▸ Work to be completed:
Once the line containing "middle mcp: (319, 310)" is found in the entries below, restate it and each following line word for word, stopping after the line containing "index mcp: (386, 283)".

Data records
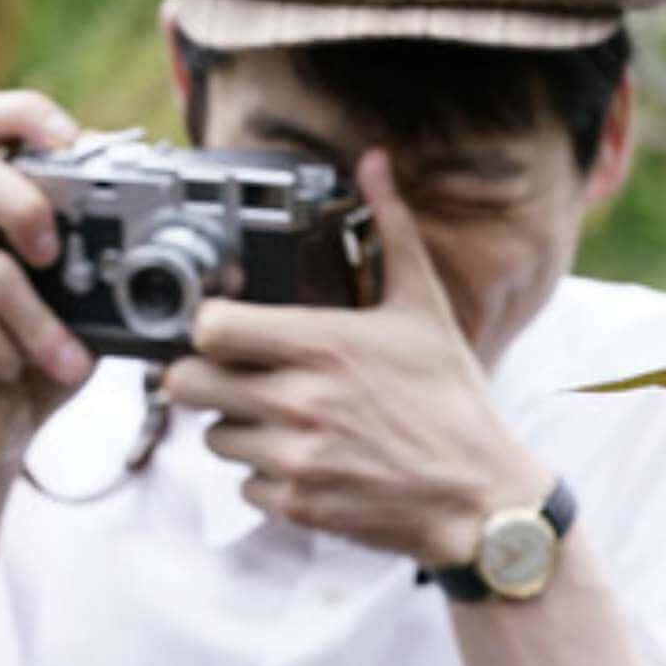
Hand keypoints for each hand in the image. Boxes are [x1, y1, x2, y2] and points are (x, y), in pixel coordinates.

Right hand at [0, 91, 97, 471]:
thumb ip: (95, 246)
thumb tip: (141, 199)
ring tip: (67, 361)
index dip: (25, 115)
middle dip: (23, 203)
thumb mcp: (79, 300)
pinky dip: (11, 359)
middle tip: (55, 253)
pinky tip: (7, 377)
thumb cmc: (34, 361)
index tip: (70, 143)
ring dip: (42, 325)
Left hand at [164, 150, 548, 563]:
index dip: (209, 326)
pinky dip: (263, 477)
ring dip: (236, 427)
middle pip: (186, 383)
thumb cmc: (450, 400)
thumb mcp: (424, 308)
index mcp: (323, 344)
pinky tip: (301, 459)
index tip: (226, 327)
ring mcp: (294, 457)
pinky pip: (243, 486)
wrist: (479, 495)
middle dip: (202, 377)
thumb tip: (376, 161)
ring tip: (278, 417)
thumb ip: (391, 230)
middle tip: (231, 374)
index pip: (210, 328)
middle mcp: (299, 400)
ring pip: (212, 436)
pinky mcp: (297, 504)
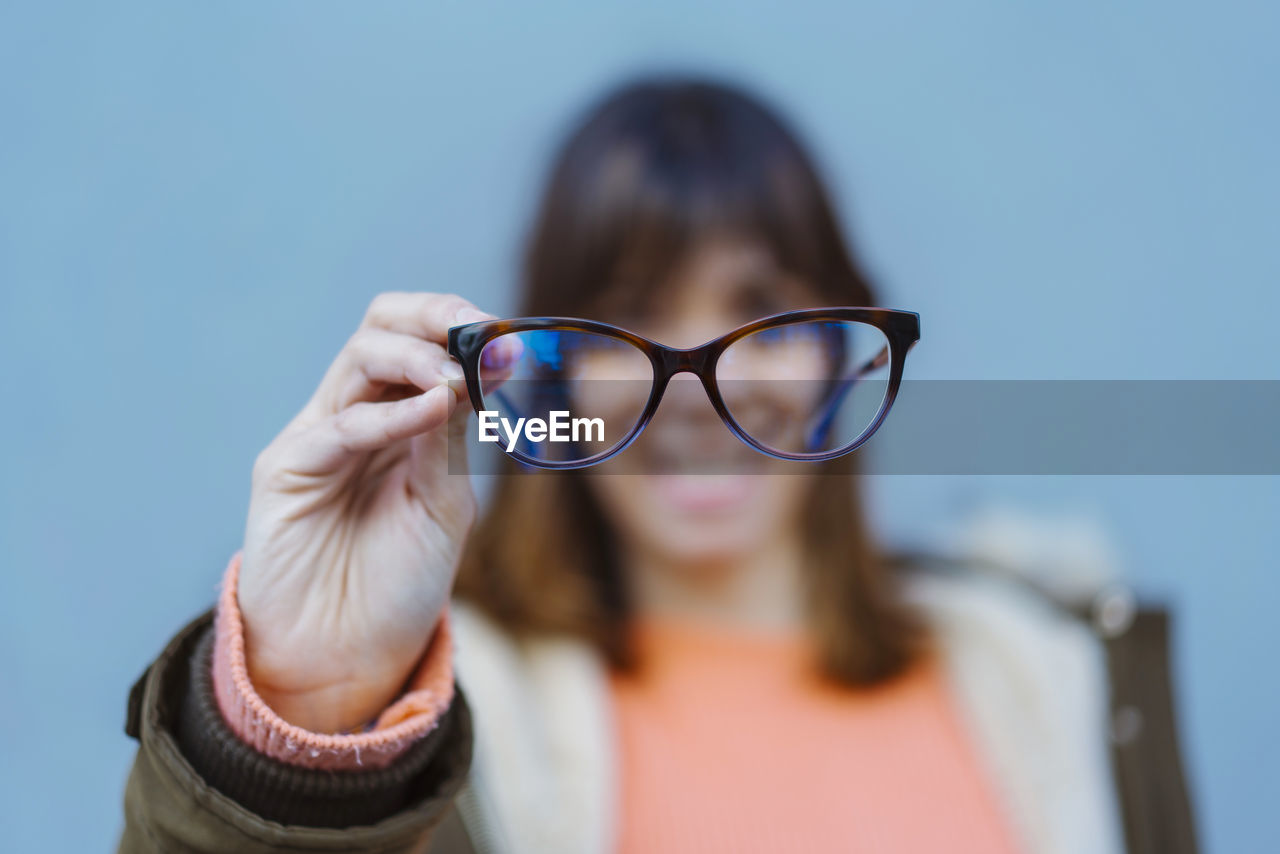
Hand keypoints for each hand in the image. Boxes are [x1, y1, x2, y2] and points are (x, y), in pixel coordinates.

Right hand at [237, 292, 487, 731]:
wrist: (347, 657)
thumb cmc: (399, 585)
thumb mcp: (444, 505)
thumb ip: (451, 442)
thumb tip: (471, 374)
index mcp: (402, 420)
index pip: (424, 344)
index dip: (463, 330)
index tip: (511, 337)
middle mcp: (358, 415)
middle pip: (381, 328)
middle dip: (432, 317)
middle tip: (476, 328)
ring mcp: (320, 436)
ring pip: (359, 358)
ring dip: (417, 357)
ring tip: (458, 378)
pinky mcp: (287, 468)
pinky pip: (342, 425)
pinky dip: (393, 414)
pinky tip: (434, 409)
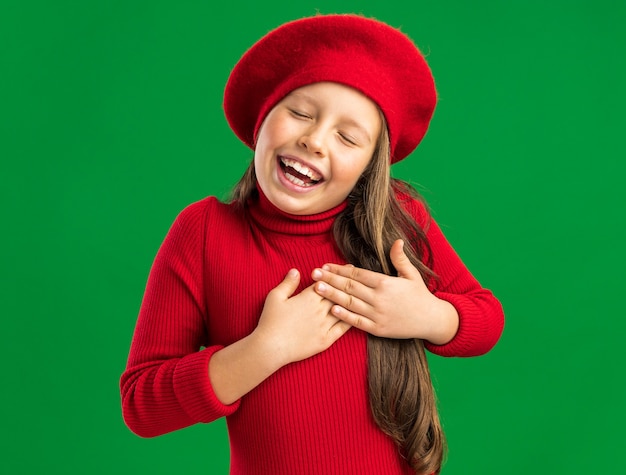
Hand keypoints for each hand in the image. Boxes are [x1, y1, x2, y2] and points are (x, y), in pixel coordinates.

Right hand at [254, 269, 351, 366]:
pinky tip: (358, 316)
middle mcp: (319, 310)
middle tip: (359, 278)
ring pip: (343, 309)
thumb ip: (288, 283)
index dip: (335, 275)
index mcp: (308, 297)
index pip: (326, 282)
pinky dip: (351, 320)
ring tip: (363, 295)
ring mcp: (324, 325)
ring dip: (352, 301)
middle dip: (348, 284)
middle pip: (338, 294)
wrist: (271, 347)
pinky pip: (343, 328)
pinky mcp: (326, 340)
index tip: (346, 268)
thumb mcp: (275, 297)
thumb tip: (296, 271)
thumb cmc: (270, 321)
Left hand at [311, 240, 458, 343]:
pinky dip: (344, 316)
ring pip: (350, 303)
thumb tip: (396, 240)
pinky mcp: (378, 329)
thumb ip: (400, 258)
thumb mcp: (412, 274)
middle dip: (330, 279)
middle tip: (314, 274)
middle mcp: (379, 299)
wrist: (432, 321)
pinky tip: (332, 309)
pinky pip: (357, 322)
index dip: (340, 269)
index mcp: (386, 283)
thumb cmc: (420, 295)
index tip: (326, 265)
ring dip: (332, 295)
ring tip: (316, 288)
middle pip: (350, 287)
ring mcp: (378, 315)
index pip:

▸ Reply:
middle mcp: (319, 310)
middle tip: (359, 278)
ring pip: (343, 309)
thumb ip: (288, 283)
index dip: (335, 275)
index mcp: (308, 297)
index pip: (326, 282)
pinky dip: (351, 320)
ring tip: (363, 295)
ring mcp: (324, 325)
ring dip: (352, 301)
middle dip: (348, 284)
middle pip: (338, 294)
wrist: (271, 347)
pinky pip: (343, 328)
pinky mcp: (326, 340)
index tip: (346, 268)
thumb mcp: (275, 297)
thumb tip: (296, 271)
thumb cmc: (270, 321)
Left hand at [311, 240, 458, 343]:
pinky dip: (344, 316)
ring pip: (350, 303)
thumb tip: (396, 240)
pinky mcp: (378, 329)
thumb ip: (400, 258)
thumb mcp: (412, 274)
middle dip: (330, 279)
middle tip: (314, 274)
middle mcp: (379, 299)
wrist: (432, 321)
pinky tip: (332, 309)
pinky pip: (357, 322)
index dip: (340, 269)
index mcp: (386, 283)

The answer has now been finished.